- Nostalgia Critic: Kids, do yourself a favor. Find somebody that works in a chain factory and punch 'em. Don't explain why, don't even introduce yourself, just punch 'em in the fucking face.
- Nostalgia Critic: This has gotta be, like, the ninth level I've come across that's a factory. Maybe they want you to get a job there.
- Nostalgia Critic: Let's just take a look at the game that we humans used to call, "Blues Brothers". But as of nowadays, people like to call it an unholy dick storm of shit-cheese! God, this game is awful. The worst thing to be associated with the movie since "Blues Brothers 2000". Oh, that's right, I fucking went there!
- [in the game, Elwood is trying to ride a snake-dragon-thing, but it keeps knocking him off every chance it gets, making the Critic angrier and angrier]
- Nostalgia Critic: What the hell is this thing anyway? Let me see what it says in the instruction book.
- [looks in the Blues Brothers SNES manual; reads]
- Nostalgia Critic: "Snake: A friendly creature; you can jump on its back and control it." Does that look *remotely friendly to you*? Does it act like it's friendly? If it's so friendly, how come he's always trying to knock me off and push me down every chance he gets?
- [after losing, a game over screen comes up, only it says "The Blues Brothers Concert Over"]
- Nostalgia Critic: [raging] Oh, concert over? I'LL SAY IT IS!
- [the Critic takes the cartridge out of the system, then throws it out of his house; then he fires a gun at the cartridge repeatedly]
- [the Critic was so frustrated with the game that he just got rid of it]
- Nostalgia Critic: I'm sorry, I couldn't review any more of that shit. I mean, that game is terrible! That is a god-awful game! It has nothing to do with the movie, the... floors made of Crisco, the controls are insane, IT IS TERRIBLE! It's a TERRIBLE, TERRIBLE game! And I pity the poor sucker that comes ACROSS that game and TRIES to play it.
- Chester A. Bum: [outside the house] Oh my God, a video game! Bleu-Ass Brothers. Must be French.

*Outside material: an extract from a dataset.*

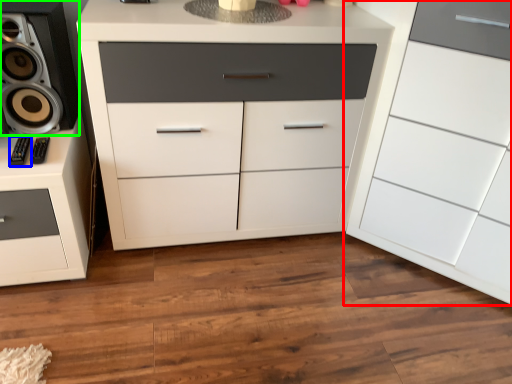
Question: Based on their relative distances, which object is farther from chest of drawers (highlighted by a red box)? Choose from audio (highlighted by a blue box) and speaker (highlighted by a green box).

Choices:
 (A) audio
 (B) speaker

Answer: (A)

- Nostalgia Critic: I'm The Nostalgic Critic, and...
- [puts hands in praying position]
- Nostalgia Critic: God have mercy on his soul.
- Chester A. Bum: [heard playing the game] Oh my God, it's exactly like the movie!... Cake makes you stronger? I-I don't understand that, I... Wow, the... floor sure is slippery, isn't it? Heh-heh... I thought I was supposed to be getting OUT of the jukebox!
- [after a few seconds]
- Chester A. Bum: Okayyy, just... go up the chain there, guy! Heh... C'mon, go up the chain... Go up THE CHAIN!... Oh, look! A flying snake! Hello, flying snake! How are you... HE PUSHED ME! THAT'S IT, I'VE HAD ENOUGH OF THIS GAME! I'M TOSSING THIS SO SOME OTHER IDIOT CAN FIND IT!
- Dominic: [coming across game] Oy, what's this?
- Nostalgia Critic: Well, you did it. You bought the DVD, good for you. I guess that means we have to give you something a little extra, don't we? How about a review? Yes, we all enjoy reviews, don't we? Now, what should it be? Hmm. I know! How about a video game that REALLY PISSES ME THE FUCK OFF! 'Cause that's all you wanna see, isn't it? YOU JUST WANNA SEE ME BE ANGRY! DANCE, MONKEY, DANCE!
- [catches breath]
- Nostalgia Critic: Well, waste no time beating around the bush.
- [begins review]
- Nostalgia Critic: I swear this game is a sadist of expectations. It gives you a bunch of time, it takes it away! It gives you a bunch of records, it takes it away!
- [imitating a marionette handler]
- Nostalgia Critic: "We're the puppet masters! Dance, puppet, dance! Oh-ho-ho-ho!" Fu-fu-fu-FUCK!